The Spiritual Formation Retreats of the past two weekends, one in Olympia, WA and the other in Crestline, CA afforded me an opportunity to reflect and converse with a number of Emerging Journey participants around this simple poem, “Fire.” It is often very simple images that can cause us to think or re-think where we find ourselves. Amidst all the stuff of life—demands and tasks, relationships and expectations, intentions and decisions, etc—we often need perspective. This poem provided many a window into their pace and their work and their attentiveness in life.
Simply allow this poem to stir your thoughts as you read it aloud 3 or 4 times …What jumps out?Where does this poem take you?

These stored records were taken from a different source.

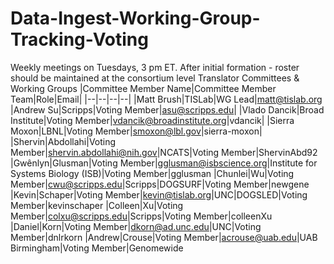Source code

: # Data-Ingest-Working-Group-Tracking-Voting
Weekly meetings on Tuesdays, 3 pm ET.
After initial formation - roster should be maintained at the consortium level Translator Committees & Working Groups
|Committee Member Name|Committee Member Team|Role|Email|
|--|--|--|--|
|Matt Brush|TISLab|WG Lead|matt@tislab.org
|Andrew Su|Scripps|Voting Member|asu@scripps.edu|
|Vlado Dancik|Broad Institute|Voting Member|vdancik@broadinstitute.org|vdancik|
|Sierra Moxon|LBNL|Voting Member|smoxon@lbl.gov|sierra-moxon|
|Shervin|Abdollahi|Voting Member|shervin.abdollahi@nih.gov|NCATS|Voting Member|ShervinAbd92
|Gwênlyn|Glusman|Voting Member|gglusman@isbscience.org|Institute for Systems Biology (ISB)|Voting Member|gglusman
|Chunlei|Wu|Voting Member|cwu@scripps.edu|Scripps|DOGSURF|Voting Member|newgene
|Kevin|Schaper|Voting Member|kevin@tislab.org|UNC|DOGSLED|Voting Member|kevinschaper
|Colleen|Xu|Voting Member|colxu@scripps.edu|Scripps|Voting Member|colleenXu
|Daniel|Korn|Voting Member|dkorn@ad.unc.edu|UNC|Voting Member|dnlrkorn
|Andrew|Crouse|Voting Member|acrouse@uab.edu|UAB Birmingham|Voting Member|Genomewide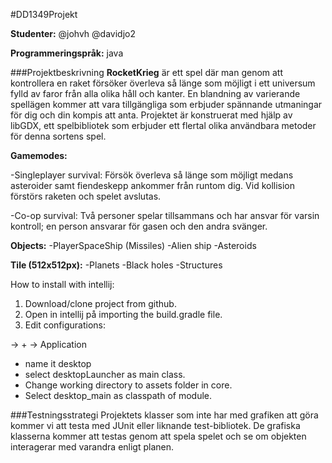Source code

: #DD1349Projekt

**Studenter:** @johvh @davidjo2

**Programmeringspråk:** java

###Projektbeskrivning
**RocketKrieg** är ett spel där man genom att kontrollera en raket försöker överleva så länge som möjligt i ett universum fylld av faror från alla olika håll och kanter. En blandning av varierande spellägen kommer att vara tillgängliga som erbjuder spännande utmaningar för dig och din kompis att anta. Projektet är konstruerat med hjälp av libGDX, ett spelbibliotek som erbjuder ett flertal olika användbara metoder för denna sortens spel.  

**Gamemodes:**

-Singleplayer survival: Försök överleva så länge som möjligt medans asteroider samt fiendeskepp ankommer från runtom dig. Vid kollision förstörs raketen och spelet avslutas. 

-Co-op survival: Två personer spelar tillsammans och har ansvar för varsin kontroll; en person ansvarar för gasen och den andra svänger.  

**Objects:**
-PlayerSpaceShip (Missiles)
-Alien ship
-Asteroids

**Tile (512x512px):**
-Planets
-Black holes
-Structures


How to install with intellij:

1. Download/clone project from github.
2. Open in intellij på importing the build.gradle file.
3. Edit configurations: 

-> +  -> Application

- name it desktop
- select desktopLauncher as main class.
- Change working directory to assets folder in core.
- Select desktop_main as classpath of module.

###Testningsstrategi
Projektets klasser som inte har med grafiken att göra kommer vi att testa med JUnit eller liknande test-bibliotek. De grafiska klasserna kommer att testas genom att spela spelet och se om objekten interagerar med varandra enligt planen.
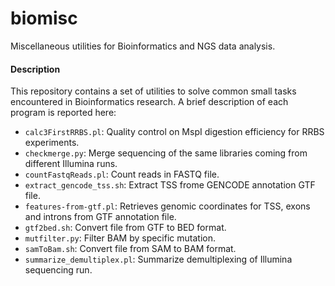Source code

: # biomisc
Miscellaneous utilities for Bioinformatics and NGS data analysis.

#### Description
This repository contains a set of utilities to solve common small tasks encountered in Bioinformatics research. A brief description of each program is reported here:<br/>

- `calc3FirstRRBS.pl`: Quality control on MspI digestion efficiency for RRBS experiments.<br/>
- `checkmerge.py`: Merge sequencing of the same libraries coming from different Illumina runs.<br/>
- `countFastqReads.pl`: Count reads in FASTQ file.<br/>
- `extract_gencode_tss.sh`: Extract TSS frome GENCODE annotation GTF file. <br/>
- `features-from-gtf.pl`: Retrieves genomic coordinates for TSS, exons and introns from GTF annotation file. <br/>
- `gtf2bed.sh`: Convert file from GTF to BED format.<br/>
- `mutfilter.py`: Filter BAM by specific mutation.<br/>
- `samToBam.sh`: Convert file from SAM to BAM format.<br/>
- `summarize_demultiplex.pl`: Summarize demultiplexing of Illumina sequencing run.<br/>

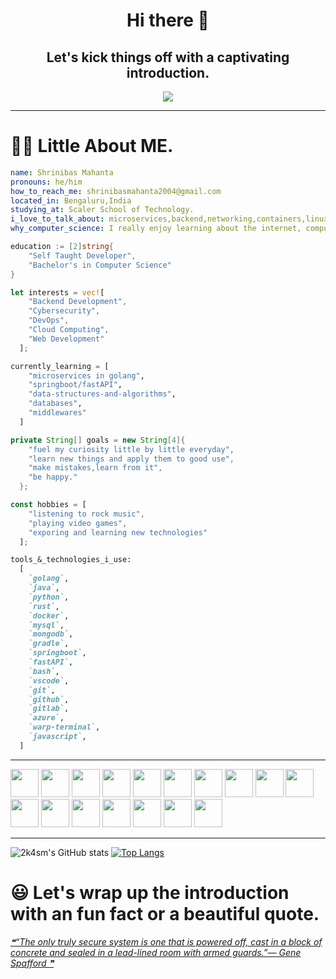 <div align=center>

# Hi there 👋 
## Let's kick things off with a captivating introduction.

<img src="https://media1.giphy.com/media/v1.Y2lkPTc5MGI3NjExaGlwczh0YTh1dzdkc2NjdTNtdDczaDhqd2k5OGFsNnI4dnZ5OWtjZSZlcD12MV9pbnRlcm5hbF9naWZfYnlfaWQmY3Q9Zw/OocLVILtd7ybm/giphy.gif">

</div>

---

# :man_technologist: Little About ME.
```yaml
name: Shrinibas Mahanta
pronouns: he/him
how_to_reach_me: shrinibasmahanta2004@gmail.com
located_in: Bengaluru,India
studying_at: Scaler School of Technology.
i_love_to_talk_about: microservices,backend,networking,containers,linux,etc.
why_computer_science: I really enjoy learning about the internet, computers, and new technologies.
```
```go
education := [2]string{
    "Self Taught Developer",
    "Bachelor's in Computer Science"
}
```
```rust
let interests = vec![
    "Backend Development",
    "Cybersecurity",
    "DevOps",
    "Cloud Computing",
    "Web Development"
  ];
```
```python
currently_learning = [
    "microservices in golang",
    "springboot/fastAPI",
    "data-structures-and-algorithms",
    "databases",
    "middlewares"
  ]
```
```java
private String[] goals = new String[4]{
    "fuel my curiosity little by little everyday",
    "learn new things and apply them to good use",
    "make mistakes,learn from it",
    "be happy."
  };
```
```javascript
const hobbies = [
    "listening to rock music",
    "playing video games",
    "exporing and learning new technologies"
  ];
```
```markdown
tools_&_technologies_i_use:
  [
    `golang`,
    `java`,
    `python`,
    `rust`,
    `docker`,
    `mysql`,
    `mongodb`,
    `gradle`,
    `springboot`,
    `fastAPI`,
    `bash`,
    `vscode`,
    `git`,
    `github`,
    `gitlab`,
    `azure`,
    `warp-terminal`,
    `javascript`,
  ]

```
---
<p align="left">
  <img src="https://cdn.jsdelivr.net/gh/devicons/devicon@latest/icons/go/go-original.svg" width="45" height="45"/>
  <img src="https://cdn.jsdelivr.net/gh/devicons/devicon@latest/icons/java/java-original.svg" width="45" height="45"/>
  <img src="https://cdn.jsdelivr.net/gh/devicons/devicon@latest/icons/python/python-original.svg" width="45" height="45"/>
  <img src="https://cdn.jsdelivr.net/gh/devicons/devicon@latest/icons/rust/rust-original.svg" width="45" height="45"/>
  <img src="https://cdn.jsdelivr.net/gh/devicons/devicon@latest/icons/docker/docker-original.svg" width="45" height="45"/>
  <img src="https://cdn.jsdelivr.net/gh/devicons/devicon@latest/icons/mysql/mysql-original.svg" width="45" height="45"/>
  <img src="https://cdn.jsdelivr.net/gh/devicons/devicon@latest/icons/mongodb/mongodb-original.svg" width="45" height="45"/>
  <img src="https://cdn.jsdelivr.net/gh/devicons/devicon@latest/icons/gradle/gradle-original.svg" width="45" height="45"/>
  <img src="https://cdn.jsdelivr.net/gh/devicons/devicon@latest/icons/spring/spring-original.svg" width="45" height="45"/>
  <img src="https://cdn.jsdelivr.net/gh/devicons/devicon@latest/icons/fastapi/fastapi-original.svg" width="45" height="45"/>
  <img src="https://cdn.jsdelivr.net/gh/devicons/devicon@latest/icons/bash/bash-original.svg" width="45" height="45"/>
  <img src="https://cdn.jsdelivr.net/gh/devicons/devicon@latest/icons/vscode/vscode-original.svg" width="45" height="45"/>
  <img src="https://cdn.jsdelivr.net/gh/devicons/devicon@latest/icons/git/git-original.svg" width="45" height="45"/>
  <img src="https://cdn.jsdelivr.net/gh/devicons/devicon@latest/icons/github/github-original.svg" width="45" height="45"/> 
  <img src="https://cdn.jsdelivr.net/gh/devicons/devicon@latest/icons/gitlab/gitlab-original.svg" width="45" height="45"/>
  <img src="https://cdn.jsdelivr.net/gh/devicons/devicon@latest/icons/azure/azure-original.svg" width="45" height="45"/>
  <img src="https://cdn.jsdelivr.net/gh/devicons/devicon@latest/icons/javascript/javascript-plain.svg" width="45" height="45"/>
</p>

---



![2k4sm's GitHub stats](https://github-readme-stats.vercel.app/api?username=2k4sm&show_icons=true&theme=tokyonight&layout=compact)
[![Top Langs](https://github-readme-stats.vercel.app/api/top-langs/?username=2k4sm&exclude_repo=aerofitAnalysis&theme=tokyonight&layout=compact)](https://github.com/2k4sm)

# :smiley: Let's wrap up the introduction with an fun fact or a beautiful quote.
  <a href='https://github.com/marketplace/actions/quote-readme' align=center>
    <!--STARTS_HERE_QUOTE_README-->
<i>❝“The only truly secure system is one that is powered off, cast in a block of concrete and sealed in a lead-lined room with armed guards.”— Gene Spafford   ❞</i>
<!--ENDS_HERE_QUOTE_README-->
  </a>



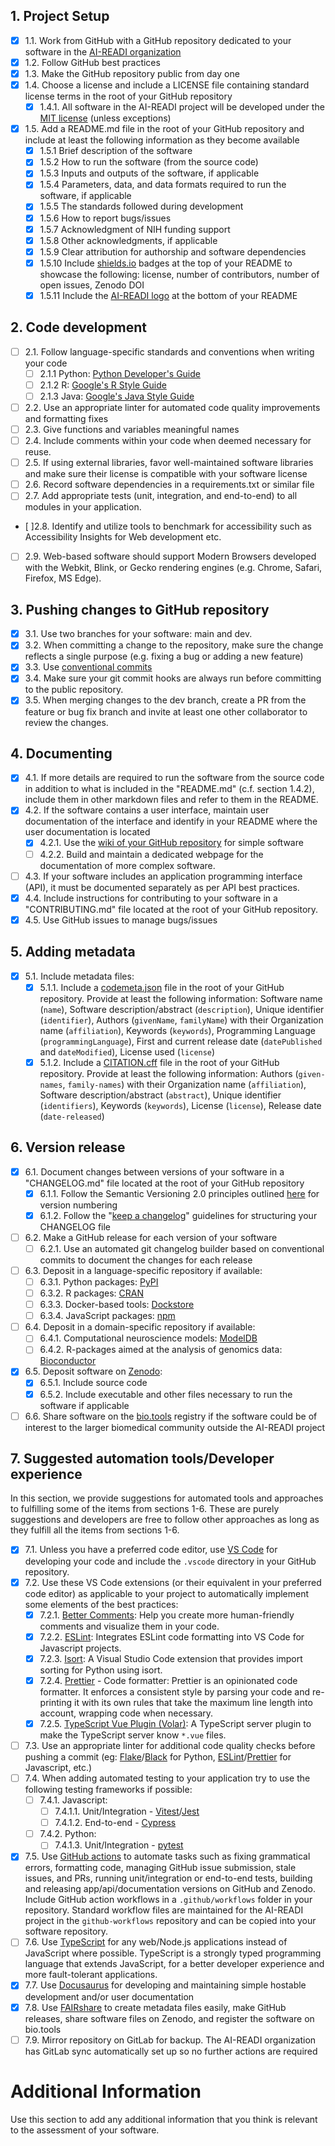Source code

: ## 1. Project Setup

- [x] 1.1. Work from GitHub with a GitHub repository dedicated to your software in the [AI-READI organization](https://github.com/AI-READI)
- [x] 1.2. Follow GitHub best practices
- [x] 1.3. Make the GitHub repository public from day one
- [x] 1.4. Choose a license and include a LICENSE file containing standard license terms in the root of your GitHub repository
  - [x] 1.4.1. All software in the AI-READI project will be developed under the [MIT license](https://opensource.org/licenses/MIT) (unless exceptions)
- [x] 1.5. Add a README.md file in the root of your GitHub repository and include at least the following information as they become available
  - [x] 1.5.1 Brief description of the software
  - [x] 1.5.2 How to run the software (from the source code)
  - [x] 1.5.3 Inputs and outputs of the software, if applicable
  - [x] 1.5.4 Parameters, data, and data formats required to run the software, if applicable
  - [x] 1.5.5 The standards followed during development
  - [x] 1.5.6 How to report bugs/issues
  - [x] 1.5.7 Acknowledgment of NIH funding support
  - [x] 1.5.8 Other acknowledgments, if applicable
  - [x] 1.5.9 Clear attribution for authorship and software dependencies
  - [x] 1.5.10 Include [shields.io](https://shields.io) badges at the top of your README to showcase the following: license, number of contributors, number of open issues, Zenodo DOI
  - [x] 1.5.11 Include the [AI-READI logo](https://github.com/AI-READI/AI-READI-logo) at the bottom of your README

## 2. Code development

- [ ] 2.1. Follow language-specific standards and conventions when writing your code
  - [ ] 2.1.1 Python: [Python Developer's Guide](https://devguide.python.org/)
  - [ ] 2.1.2 R: [Google's R Style Guide](https://google.github.io/styleguide/Rguide.html)
  - [ ] 2.1.3 Java: [Google's Java Style Guide](https://google.github.io/styleguide/javaguide.html)
- [ ] 2.2. Use an appropriate linter for automated code quality improvements and formatting fixes
- [ ] 2.3. Give functions and variables meaningful names
- [ ] 2.4. Include comments within your code when deemed necessary for reuse.
- [ ] 2.5. If using external libraries, favor well-maintained software libraries and make sure their license is compatible with your software license
- [ ] 2.6. Record software dependencies in a requirements.txt or similar file
- [ ] 2.7. Add appropriate tests (unit, integration, and end-to-end) to all modules in your application.
- [ ]2.8. Identify and utilize tools to benchmark for accessibility such as Accessibility Insights for Web development etc.
- [ ] 2.9. Web-based software should support Modern Browsers developed with the Webkit, Blink, or Gecko rendering engines (e.g. Chrome, Safari, Firefox, MS Edge).

## 3. Pushing changes to GitHub repository

- [x] 3.1. Use two branches for your software: main and dev.
- [x] 3.2. When committing a change to the repository, make sure the change reflects a single purpose (e.g. fixing a bug or adding a new feature)
- [x] 3.3. Use [conventional commits](https://www.conventionalcommits.org/en/v1.0.0/#specification)
- [x] 3.4. Make sure your git commit hooks are always run before committing to the public repository.
- [x] 3.5. When merging changes to the dev branch, create a PR from the feature or bug fix branch and invite at least one other collaborator to review the changes.

## 4. Documenting

- [x] 4.1. If more details are required to run the software from the source code in addition to what is included in the "README.md" (c.f. section 1.4.2), include them in other markdown files and refer to them in the README.
- [x] 4.2. If the software contains a user interface, maintain user documentation of the interface and identify in your README where the user documentation is located
  - [x] 4.2.1. Use the [wiki of your GitHub repository](https://docs.github.com/en/communities/documenting-your-project-with-wikis/about-wikis) for simple software
  - [ ] 4.2.2. Build and maintain a dedicated webpage for the documentation of more complex software.
- [ ] 4.3. If your software includes an application programming interface (API), it must be documented separately as per API best practices.
- [x] 4.4. Include instructions for contributing to your software in a "CONTRIBUTING.md" file located at the root of your GitHub repository.
- [x] 4.5. Use GitHub issues to manage bugs/issues

## 5. Adding metadata

- [x] 5.1. Include metadata files:
  - [x] 5.1.1. Include a [codemeta.json](https://codemeta.github.io/) file in the root of your GitHub repository.
        Provide at least the following information: Software name (`name`), Software description/abstract (`description`), Unique identifier (`identifier`), Authors (`givenName`, `familyName`) with their Organization name (`affiliation`), Keywords (`keywords`), Programming Language (`programmingLanguage`), First and current release date (`datePublished` and `dateModified`), License used (`license`)
  - [x] 5.1.2. Include a [CITATION.cff](https://citation-file-format.github.io/) file in the root of your GitHub repository.
        Provide at least the following information: Authors (`given-names`, `family-names`) with their Organization name (`affiliation`), Software description/abstract (`abstract`), Unique identifier (`identifiers`), Keywords (`keywords`), License (`license`), Release date (`date-released`)

## 6. Version release

- [x] 6.1. Document changes between versions of your software in a "CHANGELOG.md" file located at the root of your GitHub repository
  - [x] 6.1.1. Follow the Semantic Versioning 2.0 principles outlined [here](https://semver.org) for version numbering
  - [x] 6.1.2. Follow the "[keep a changelog](https://keepachangelog.com/en/1.0.0/)" guidelines for structuring your CHANGELOG file
- [ ] 6.2. Make a GitHub release for each version of your software
  - [ ] 6.2.1. Use an automated git changelog builder based on conventional commits to document the changes for each release
- [ ] 6.3. Deposit in a language-specific repository if available:
  - [ ] 6.3.1. Python packages: [PyPI](https://pypi.org/)
  - [ ] 6.3.2. R packages: [CRAN](https://cran.r-project.org/)
  - [ ] 6.3.3. Docker-based tools: [Dockstore](https://dockstore.org/)
  - [ ] 6.3.4. JavaScript packages: [npm](https://www.npmjs.com/)
- [ ] 6.4. Deposit in a domain-specific repository if available:
  - [ ] 6.4.1. Computational neuroscience models: [ModelDB](https://senselab.med.yale.edu/ModelDB)
  - [ ] 6.4.2. R-packages aimed at the analysis of genomics data: [Bioconductor](https://www.bioconductor.org/)
- [x] 6.5. Deposit software on [Zenodo](https://zenodo.org/):
  - [x] 6.5.1. Include source code
  - [x] 6.5.2. Include executable and other files necessary to run the software if applicable
- [ ] 6.6. Share software on the [bio.tools](https://bio.tools/) registry if the software could be of interest to the larger biomedical community outside the AI-READI project

## 7. Suggested automation tools/Developer experience

In this section, we provide suggestions for automated tools and approaches to fulfilling some of the items from sections 1-6. These are purely suggestions and developers are free to follow other approaches as long as they fulfill all the items from sections 1-6.

- [x] 7.1. Unless you have a preferred code editor, use [VS Code](https://code.visualstudio.com/) for developing your code and include the `.vscode` directory in your GitHub repository.
- [x] 7.2. Use these VS Code extensions (or their equivalent in your preferred code editor) as applicable to your project to automatically implement some elements of the best practices:
  - [x] 7.2.1. [Better Comments](https://marketplace.visualstudio.com/items?itemName=aaron-bond.better-comments): Help you create more human-friendly comments and visualize them in your code.
  - [x] 7.2.2. [ESLint](https://marketplace.visualstudio.com/items?itemName=dbaeumer.vscode-eslint): Integrates ESLint code formatting into VS Code for Javascript projects.
  - [x] 7.2.3. [Isort](https://marketplace.visualstudio.com/items?itemName=ms-python.isort): A Visual Studio Code extension that provides import sorting for Python using isort.
  - [x] 7.2.4. [Prettier](https://marketplace.visualstudio.com/items?itemName=esbenp.prettier-vscode) - Code formatter: Prettier is an opinionated code formatter. It enforces a consistent style by parsing your code and re-printing it with its own rules that take the maximum line length into account, wrapping code when necessary.
  - [x] 7.2.5. [TypeScript Vue Plugin (Volar)](https://marketplace.visualstudio.com/items?itemName=Vue.vscode-typescript-vue-plugin): A TypeScript server plugin to make the TypeScript server know `*.vue` files.
- [ ] 7.3. Use an appropriate linter for additional code quality checks before pushing a commit (eg: [Flake](https://pypi.org/project/flake8/)/[Black](https://pypi.org/project/black/) for Python, [ESLint](https://marketplace.visualstudio.com/items?itemName=dbaeumer.vscode-eslint)/[Prettier](https://marketplace.visualstudio.com/items?itemName=esbenp.prettier-vscode) for Javascript, etc.)
- [ ] 7.4. When adding automated testing to your application try to use the following testing frameworks if possible:
  - [ ] 7.4.1. Javascript:
    - [ ] 7.4.1.1. Unit/Integration - [Vitest](https://vitest.dev/)/[Jest](https://jestjs.io/)
    - [ ] 7.4.1.2. End-to-end - [Cypress](https://www.cypress.io/)
  - [ ] 7.4.2. Python:
    - [ ] 7.4.1.3. Unit/Integration - [pytest](https://docs.pytest.org/en/7.2.x/)
- [x] 7.5. Use [GitHub actions](https://github.com/features/actions) to automate tasks such as fixing grammatical errors, formatting code, managing GitHub issue submission, stale issues, and PRs, running unit/integration or end-to-end tests, building and releasing app/api/documentation versions on GitHub and Zenodo. Include GitHub action workflows in a `.github/workflows` folder in your repository. Standard workflow files are maintained for the AI-READI project in the `github-workflows` repository and can be copied into your software repository.
- [ ] 7.6. Use [TypeScript](https://www.typescriptlang.org/) for any web/Node.js applications instead of JavaScript where possible. TypeScript is a strongly typed programming language that extends JavaScript, for a better developer experience and more fault-tolerant applications.
- [x] 7.7. Use [Docusaurus](https://docusaurus.io/) for developing and maintaining simple hostable development and/or user documentation
- [x] 7.8. Use [FAIRshare](https://docs.fairshareapp.io/docs/intro) to create metadata files easily, make GitHub releases, share software files on Zenodo, and register the software on bio.tools
- [ ] 7.9. Mirror repository on GitLab for backup. The AI-READI organization has GitLab sync automatically set up so no further actions are required

# Additional Information

Use this section to add any additional information that you think is relevant to the assessment of your software.
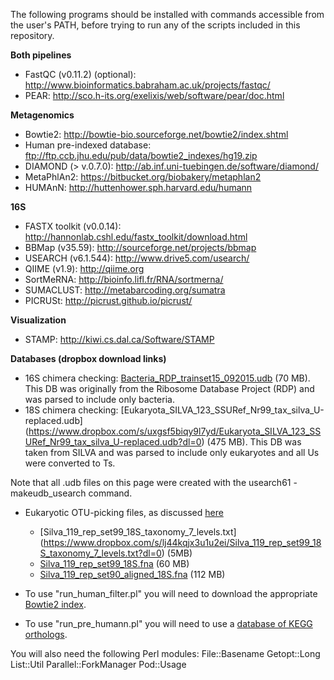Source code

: The following programs should be installed with commands accessible from the user's PATH, before trying to run any of the scripts included in this repository.

**Both pipelines**
* FastQC (v0.11.2) (optional): http://www.bioinformatics.babraham.ac.uk/projects/fastqc/
* PEAR: http://sco.h-its.org/exelixis/web/software/pear/doc.html
 
**Metagenomics**
* Bowtie2: http://bowtie-bio.sourceforge.net/bowtie2/index.shtml
* Human pre-indexed database: ftp://ftp.ccb.jhu.edu/pub/data/bowtie2_indexes/hg19.zip
* DIAMOND (> v.0.7.0): http://ab.inf.uni-tuebingen.de/software/diamond/
* MetaPhlAn2: https://bitbucket.org/biobakery/metaphlan2
* HUMAnN: http://huttenhower.sph.harvard.edu/humann

**16S**
* FASTX toolkit (v0.0.14): http://hannonlab.cshl.edu/fastx_toolkit/download.html
* BBMap (v35.59): http://sourceforge.net/projects/bbmap 
* USEARCH (v6.1.544): http://www.drive5.com/usearch/
* QIIME (v1.9): http://qiime.org
* SortMeRNA: http://bioinfo.lifl.fr/RNA/sortmerna/
* SUMACLUST: http://metabarcoding.org/sumatra
* PICRUSt: http://picrust.github.io/picrust/

**Visualization**
* STAMP: http://kiwi.cs.dal.ca/Software/STAMP


**Databases (dropbox download links)**
* 16S chimera checking: [Bacteria_RDP_trainset15_092015.udb](https://www.dropbox.com/s/8qr42doaez48oc3/Bacteria_RDP_trainset15_092015.udb?dl=0) (70 MB). This DB was originally from the Ribosome Database Project (RDP) and was parsed to include only bacteria. 
* 18S chimera checking: [Eukaryota_SILVA_123_SSURef_Nr99_tax_silva_U-replaced.udb] (https://www.dropbox.com/s/uxgsf5biqy9l7yd/Eukaryota_SILVA_123_SSURef_Nr99_tax_silva_U-replaced.udb?dl=0) (475 MB). This DB was taken from SILVA and was parsed to include only eukaryotes and all Us were converted to Ts.

Note that all .udb files on this page were created with the usearch61 -makeudb_usearch command.

* Eukaryotic OTU-picking files, as discussed [here](https://github.com/mlangill/microbiome_helper/wiki/Changes-to-16S-workflow-for-18S-data)
   * [Silva_119_rep_set99_18S_taxonomy_7_levels.txt] (https://www.dropbox.com/s/lj44kqjx3u1u2ei/Silva_119_rep_set99_18S_taxonomy_7_levels.txt?dl=0) (5MB)
   * [Silva_119_rep_set99_18S.fna](https://www.dropbox.com/s/muq4up1lp5al5pz/Silva_119_rep_set99_18S.fna?dl=0) (60 MB)
   * [Silva_119_rep_set90_aligned_18S.fna](https://www.dropbox.com/s/cw77k375ayaqh0n/Silva_119_rep_set90_aligned_18S.fna?dl=0) (112 MB)

* To use "run_human_filter.pl" you will need to download the appropriate [Bowtie2 index](http://bowtie-bio.sourceforge.net/bowtie2/index.shtml). 

* To use "run_pre_humann.pl" you will need to use a [database of KEGG orthologs](https://www.dropbox.com/s/hzduqabilbrqr36/kegg.reduced.dmnd?dl=0).

You will also need the following Perl modules: 
    File::Basename Getopt::Long List::Util Parallel::ForkManager Pod::Usage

Fire What makes a fire burn is space between the logs, a breathing space. Too much of a good thing, too many logs packed in too tight can douse the flames almost as surely as a pail of water. So building fires requires attention to the spaces in between, as much as to the wood. When we are able to build open spaces in the same way we have learned to pile on logs, then we come to see how it is fuel, and the absence of fuel together, that make fire possible. We only need to lay a log lightly from time to time. A fire grows simply because the space is there, with openings in which the flame that knows just how it wants to burn can find its way. by Judy Brown
Sam M Intrator and Megan Scribner, editors, Teaching with Fire: Poetry that Sustains the Courage to Teach, (San Francisco: Jossey-Bass, 2003), 89. Possible Questions for Further Exploration: • When did you learn to start a fire? What do you remember of these early lessons? • What in the world does this have to do with your life of faith? • “So building fires requires paying attention to the spaces in between, as much as to the wood”, what are some of the things you are being invited to pay attention to today? • Where is there” breathing space” in your life? in your family’s life? in your community’s life? in your team?